DEMO-FARM per la realizzazione di azioni dimostrative

sull’applicazione dei principi della Visione dell’Unione Europea per l’Agricoltura e l’Alimentazione.

La Comunicazione della Commissione Europea del 19 febbraio 2025, dal titolo Una visione per l’agricoltura e l’alimentazione – Realizzare insieme un settore agricolo e alimentare dell’UE attrattivo per le generazioni future, illustra la riflessione della Commissione sul futuro dell’agricoltura e dell’alimentazione in Europa ed espone ciò che verrà valutato nella prossima PAC. Tra gli obiettivi per il 2040 si pone il raggiungimento di un settore agroalimentare pronto alle sfide del futuro, che operi nei limiti del pianeta e in cui l’agricoltura e l’alimentazione contribuiscano al conseguimento degli obiettivi climatici dell’UE, provvedendo alla conservazione di suoli in salute e acque e aria pulite, e allo stesso tempo tutelando e ripristinando la biodiversità dell’Europa.

Il settore agroalimentare ha un ruolo importante nel combattere e invertire il degrado ambientale e nel fornire importanti servizi ecosistemici. La sostenibilità ambientale equivale sempre più a una condizione di produzione per gli agricoltori. Le opportunità offerte dalla tutela della natura e del clima possono definire un programma costruttivo per l’agricoltura europea. Per il raggiungimento di tali scopi diventa indispensabile fornire agli agricoltori strumenti utili per svolgere la propria attività in modo rispettoso della natura. In questo quadro di riferimento in una demo-farm localizzata in Area Natura 2000 (ZPS-Risaie della Lomellina), verranno svolte attività dimostrative secondo i principi dell’agricoltura rigenerativa, finalizzate a contribuire ad arrestare la perdita della biodiversità, a ricostituire la rete ecologica dell’agroecosistema, a migliorare i servizi ecosistemici, a favorire la salute del suolo, ad affermare il ruolo centrale che rivestono, sia nella PAC 2023-2027 che nella visione comunitaria futura, la tutela della biodiversità e i servizi ecosistemici forniti dall’azienda agricola, con particolare attenzione alle aree Natura 2000, a rafforzare la consapevolezza del contributo fondamentale di tutore della biodiversità e dell’ambiente che svolge l’agricoltura. Si intende raggiungere tali obiettivi attraverso la realizzazione di attività dimostrative quali allestimento e gestione di ecoschema 5 con mix di semi che ne migliorino l’efficienza, realizzazione di fossi di risaia con argini inerbiti con mix di specie autoctone, di sovesci e test dimostrativi dei benefici sulla salute del suolo, utilizzo del drone per semina, concimazione e monitoraggi di sovescio, ecoschema 5 e argine inerbito, test dimostrativi dei benefici del sovescio e degli inerbimenti sulla salute del suolo, gestione di popolazioni di infestanti resistenti al diserbo e realizzazione di prove di diserbo per l’individuazione di resistenze regolate da fattori epigenetici.

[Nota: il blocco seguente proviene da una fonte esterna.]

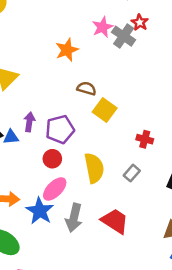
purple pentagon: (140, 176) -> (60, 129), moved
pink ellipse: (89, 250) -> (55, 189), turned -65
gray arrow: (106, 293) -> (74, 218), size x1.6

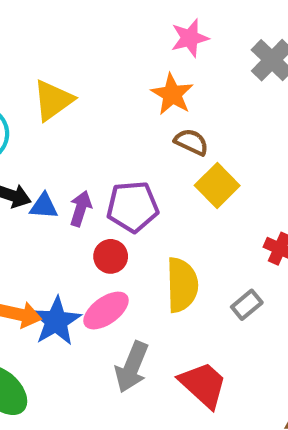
pink star: (103, 27) -> (190, 38), moved
orange star: (67, 50) -> (172, 94), moved, turned -30
purple arrow: (29, 122) -> (81, 209), moved
blue star: (40, 211) -> (56, 321), moved

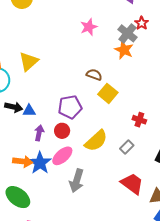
orange star: (172, 94) -> (124, 50), moved
purple arrow: (81, 209) -> (39, 133), moved
yellow semicircle: (182, 285) -> (96, 141), turned 55
red trapezoid: (203, 385) -> (132, 184), moved

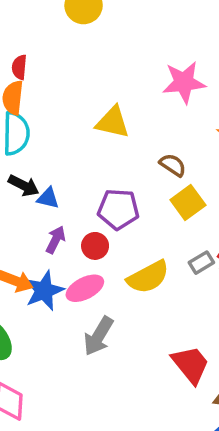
pink star: (89, 27) -> (184, 82), size x1.4
yellow triangle: (29, 62) -> (113, 122), moved, turned 40
gray rectangle: (127, 147) -> (201, 263), moved

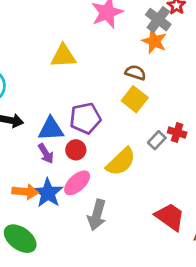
brown semicircle: (173, 165) -> (135, 73), moved
blue triangle: (48, 198) -> (51, 129), moved, size x1.5
purple arrow: (56, 240) -> (46, 153), turned 138

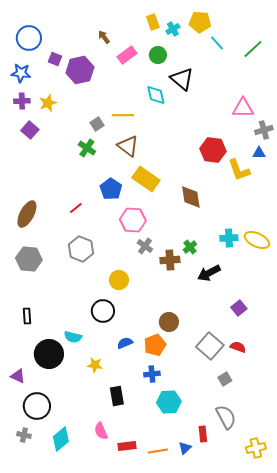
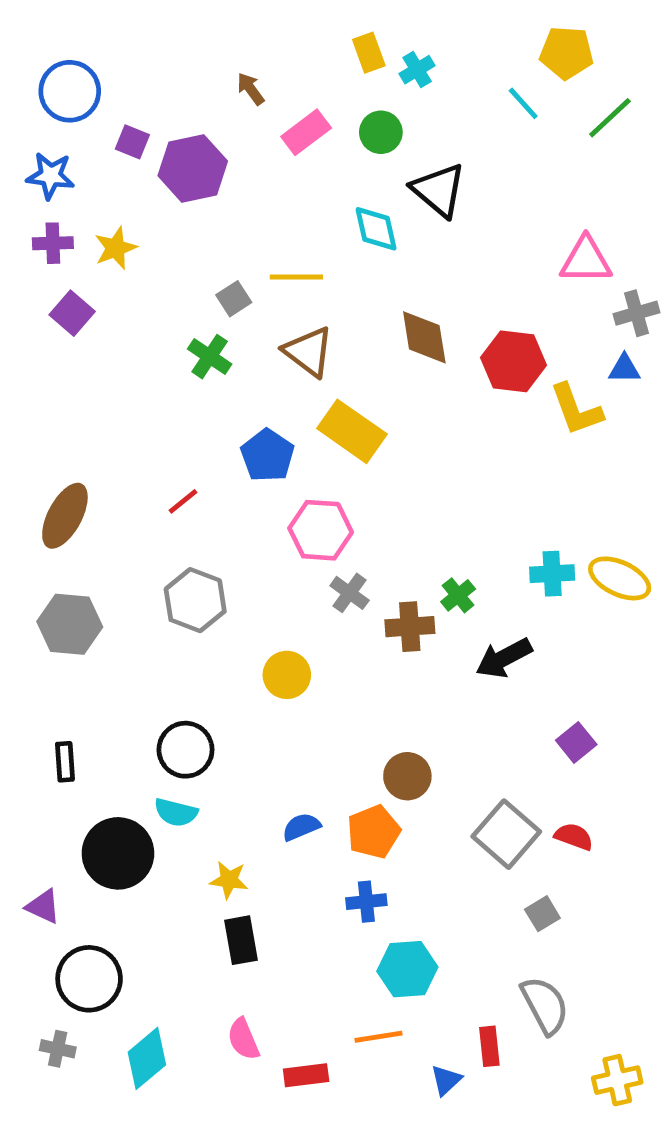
yellow pentagon: (200, 22) -> (567, 53), moved
brown diamond: (191, 197) -> (424, 337), moved
black circle: (103, 311) -> (186, 750), moved
black rectangle: (117, 396) -> (241, 940), moved
orange line: (158, 451) -> (378, 1037), moved

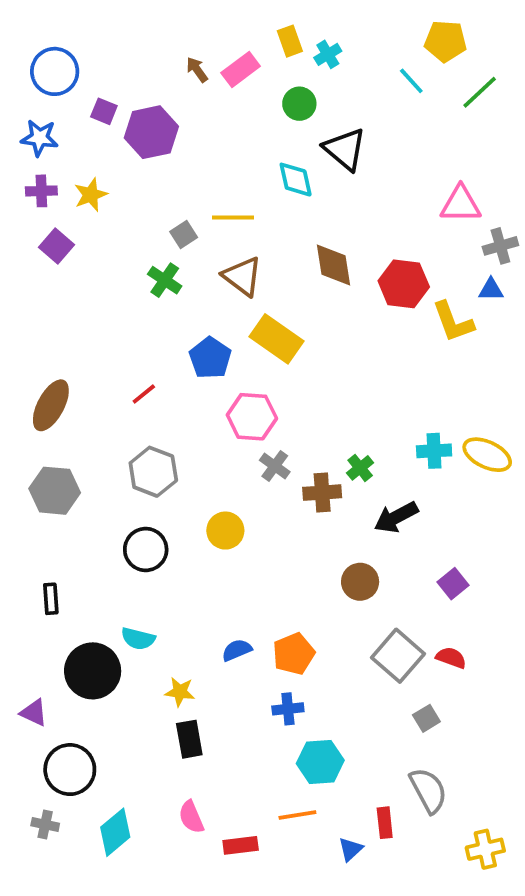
pink rectangle: (306, 132) -> (241, 70), moved
black circle: (186, 750) -> (146, 549), moved
brown circle: (407, 776) -> (360, 582), moved

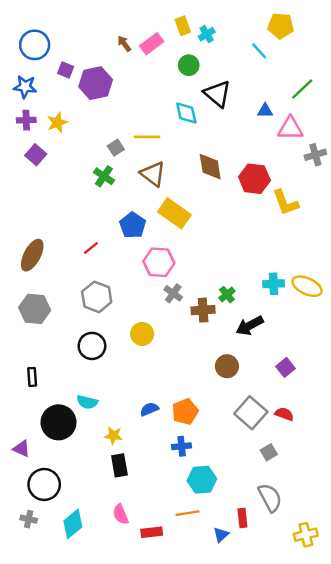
green line: (480, 92) -> (302, 89), moved
blue triangle: (491, 290) -> (265, 111), moved

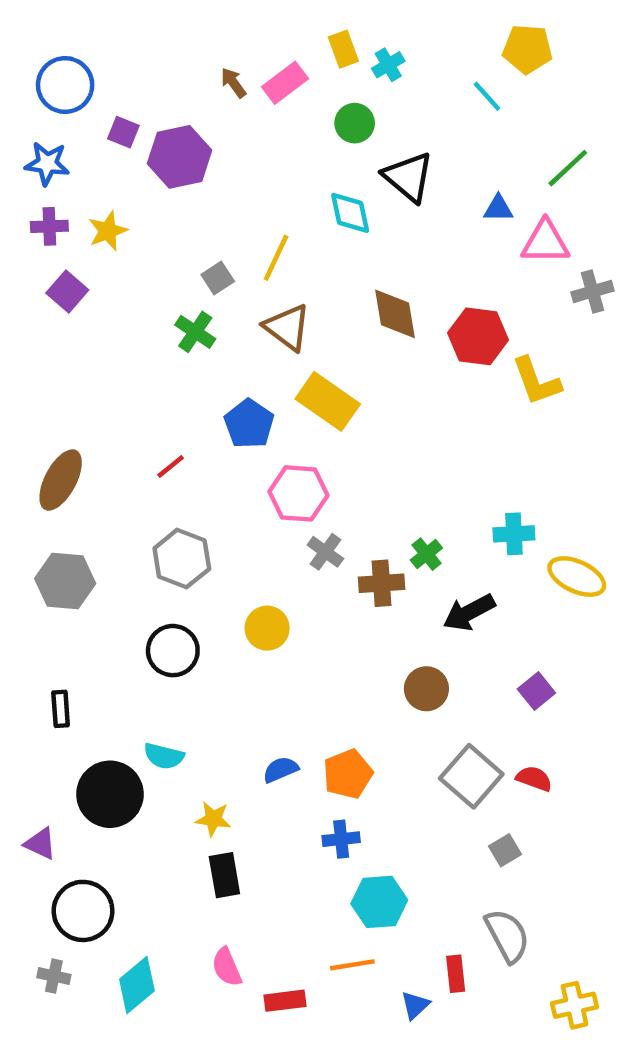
yellow line: (147, 137) -> (276, 258), turned -65
yellow ellipse: (307, 286) -> (577, 577), moved

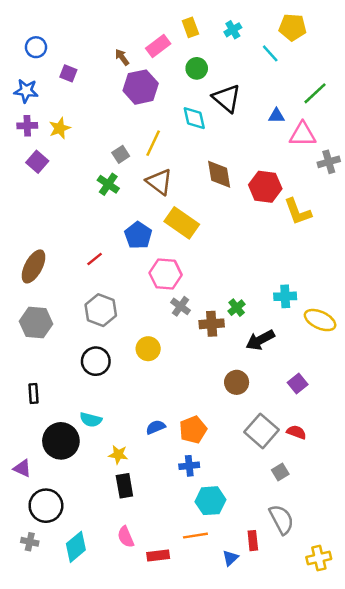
cyan cross: (388, 65) -> (233, 30), moved
brown arrow: (233, 83) -> (122, 57), moved
blue circle: (65, 85) -> (36, 47), size x0.7
purple hexagon: (180, 157) -> (141, 87), moved

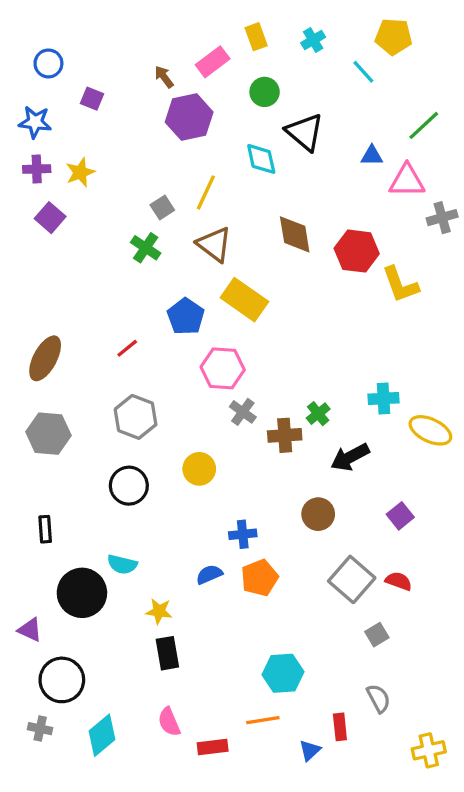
blue cross: (189, 466) -> (243, 534), moved
gray semicircle: (281, 519) -> (378, 698), size x0.7

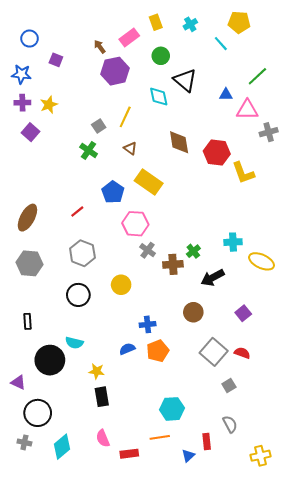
brown triangle: (214, 244) -> (130, 148), size x0.6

Destinatari prioritari sono tutti gli attori della filiera e particolare attenzione verrà dedicata agli imprenditori agricoli che operano in Area Natura 2000. Dal momento che verranno proposte, ove possibile, soluzioni tecnologiche innovative e smart, i giovani agricoltori sono considerati interlocutori privilegiati. Anche i funzionari di Regione Lombardia potranno vedere applicati in campo i principi della PAC 2023-2027 in prospettiva della programmazione futura fino al 2040.